Because we’re super fancy, we have one of these wonderful Magimix mixers. We threw the chicken breasts in there, pulsed them for a few seconds and that was that. If you cook a lot and have some spare moolah, I can genuinely and heartily recommend it. If you’re someone whose refrain to anything is ‘I CAN GET IT CHEAPER IN ALDI’, perhaps don’t even look.

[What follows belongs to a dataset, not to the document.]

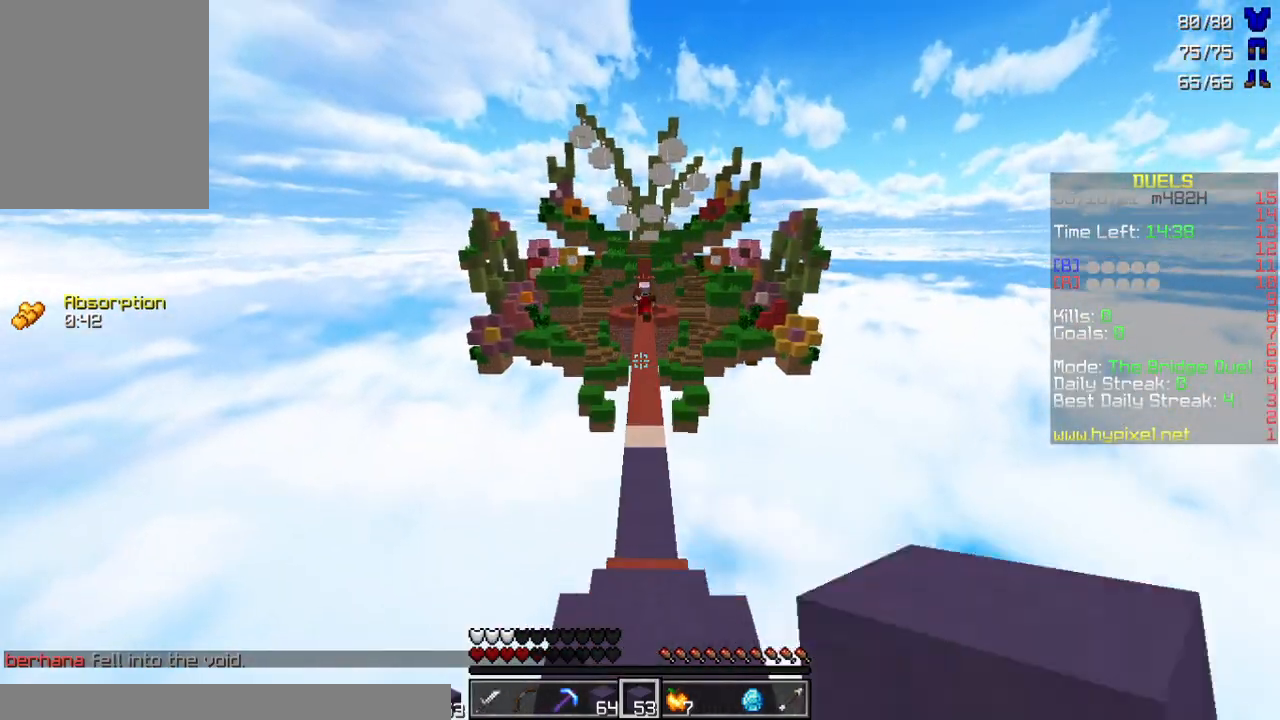
{"keys": ["w"], "mouse": [], "events": []}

  • heat a large saucepan over a medium heat and add some squirty olive oil, but not Frylight. Never Frylight, it scares me.
  • add the leeks, reduce the heat to low and cook until they soften, which will take about ten minutes
  • when the leeks are soft, add the garlic, stir, and then add the chicken
  • raise the heat to medium and stir well and cook until the chicken is no longer pink, because you don’t want to be revisiting the lasagne thirty minutes after eating as it thunders out of your arse
  • add the oregano and sage, stir, and then add the chopped tomatoes, passata and tomato puree with 60ml of water
  • stir the peas into the pan and simmer for about 10-15 minutes until the sauce has reduced. If it looks too thick add more water
  • add salt, pepper and worcestershire to season however you like it
  • in a small saucepan add the quark and parmesan and heat over a low heat until it softens, then remove from the heat as soon as the mixture is well combined, adding salt and pepper if you like – I like a really peppery sauce so I always shoot for the moon at this point
  • in a deep dish assemble the lasagne however you like
  • spoon a third of the chicken mixture into the bottom of the dish, followed by a third of the cheese sauce and a layer of lasagne sheets. repeat for two more layers – if you don’t have enough, just do two layers – it’s all going to get turned into poo, it doesn’t matter how well you put it all together
  • top with torn chunks of mozzarella and pop on the cherry tomatoes
  • bake for 35 minutes or until everything looks delicious and the top looks like a burnt knee
  • serve with a side salad of speed food, or, do as I do, give a portion to your other half and then secretly eat all the crusty cheesy topping under the guise of going back to the kitchen for a drink
  • it’s no wonder my thighs smell of bacon, is it

See? Nice and summery and a bit lighter than your traditional hefty lasagne. You can adapt this recipe however you want. I got scolded last time for using two HEAs in my recipe on the basis that one person is only allowed one healthy extra. This is true. But, this also serves four folks easily and six people at a pinch, and frankly, if you’re eating enough lasagne in one sitting to feed six people, you’ve got more to worry about than an extra 30g of cheese.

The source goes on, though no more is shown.